A former president of a unit company of Kintetsu Corp., a transportation services provider in the region that includes Osaka and Kyoto, was arrested for inflating company earnings and for illegal dividends, Kyodo News reported Oct. 25.
Credit-default swaps tied to the debt of Kintetsu soared to 393.8 basis points Oct. 26 from 290.2 Oct. 21, according to data provider CMA, which is owned by CME Group Inc., and compiles prices quoted by dealers in the privately negotiated market.
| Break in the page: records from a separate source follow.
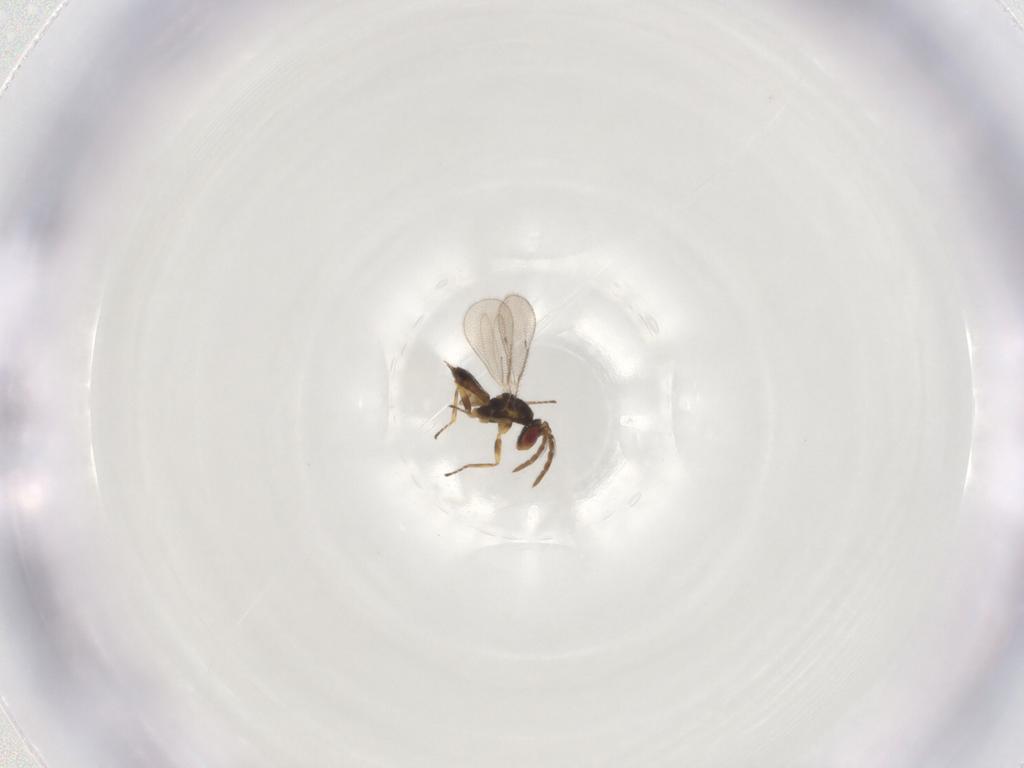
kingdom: Animalia
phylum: Arthropoda
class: Insecta
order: Hymenoptera
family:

The contracts, which pay the buyer face value if a borrower fails to meet its obligations, fall as perceptions of creditworthiness improve and rise as they deteriorate. A basis point, or 0.01 percentage point, equals $1,000 annually on a contract protecting $10 million of bonds and loans.
Recent allegations against listed companies, including compensation paid to advisers on takeovers and unauthorized lending to a director, are “questions of compliance and management ethics at their most basic level,” the Tokyo Stock Exchange said in a statement this week without identifying any companies or investors. Domestic and overseas shareholders were concerned about “underlying problems in the quality of Japanese corporate governance,” according to the statement.